Anyone who has worked in infrastructure knows that we need to protect our backend services, fail fast, control the number of requests allowed to backends based on compute available.
Especially with GraphQL and its graph-like data structures, we need to understand the impact of a single GraphQL query on the backend infrastructure.
In the traditional API 2.0 or REST use case, a single transaction had an single impact on the compute of backend services. Furthermore, it could be pre-calculated because the service contract was well-defined. In GraphQL, we don’t have that same 1:1 relationship, instead we need a way to map compute time to GraphQL calls.
Consider rate limits, is it really fair to rate limit a consumer on a per GraphQL request basis like we do with REST? I don’t think so, we need to re-think the way we perform consumer rate limiting.
The API Management of GraphQL queries needs to evolve from the traditional model around REST and consider the implications of GraphQL to Rate Limiting and Threat protection, which is my catch-all term to ensure that we minimize the system impact of queries from API consumers.
For GraphQL management to be successful, we need to take advantage of our existing infrastructure and adapt it to understand the complexity of GraphQL queries; specifically, we are not asking our gateways to execute GraphQL, that is the wrong design architecture, but rather assess the complexity of queries and make policy decisions around whether we want to send them to backends.
This is analogous to what many API gateways do when assessing the runtime complexity of an XML or JSON payload. You can have a heavily nested XML payload that can cause software parsers to use a large amount of CPU, so having the detection in the gateway allows you to protect your backend and keep the bad messages from ever reaching them.
- Introspecting a GraphQL backend, we can build static analysis into our gateway, also enabling similar introspection from GraphQL clients.
In the static analysis of our GraphQL schema, we can start to build analyze the structure of our query calls, specifically the maximum nesting, resolve complexity (ie the number of backend calls) and even the number of data elements returned.
- With the analysis on our gateway, we can then start to perform policy enforcement of GraphQL requests.
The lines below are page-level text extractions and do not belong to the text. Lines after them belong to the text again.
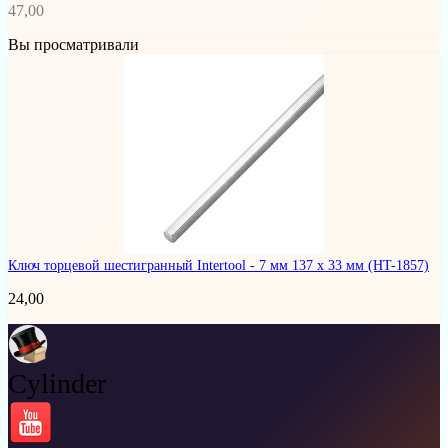
47,00
Вы просматривали
Ключ торцевой шестигранный Intertool - 7 мм 137 х 33 мм
(HT-1857)
24,00
Cylinder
We can reject requests that have very complicated nesting or pre-calculate the compute time of a potential query and determine if we want to even allow that request to proceed.
- A great example of these designs is on GitHub API, where they choose a point system and a token bucket, where it calculates a cost for each query and only allows you to make calls, it even offers a query to pre-calculate the cost before you actually submit the request.
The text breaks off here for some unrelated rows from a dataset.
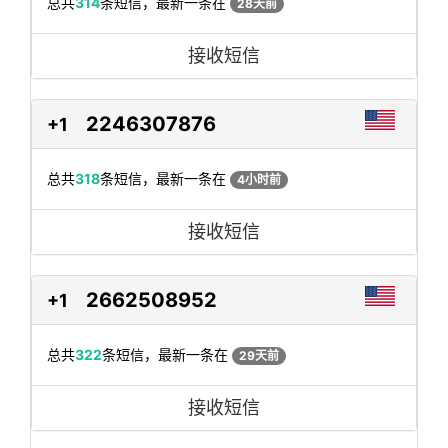
总共
314
条短信，最新一条在
28天前
接收短信
2246307876
+1
总共
318
条短信，最新一条在
4小时前
接收短信
2662508952
+1
总共
322
条短信，最新一条在
29天前
接收短信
- To the second part of API management is to consider how we offer rate plans.
If we really think about it, GraphQL is a premium service, if we look at the transition from API 2.0 to API 3.0, we gave the API consumer a really great service, so as API providers, we can potentially monetize it as a differentiated API plan.
For example, we may consider REST our basic plan, Kafka service, as a good plan, and GraphQL as the premium plan. For developers who want to the efficiency of GraphQL, API management systems can offer it as a premium rate plan.
In addition, you can have multiple GraphQL plans, where you are quota limited based on the compute time of the backend. It can be based on the resolve complexity and you can offer multiple plans to allow consumers to obtain more API data from a single GraphQL request.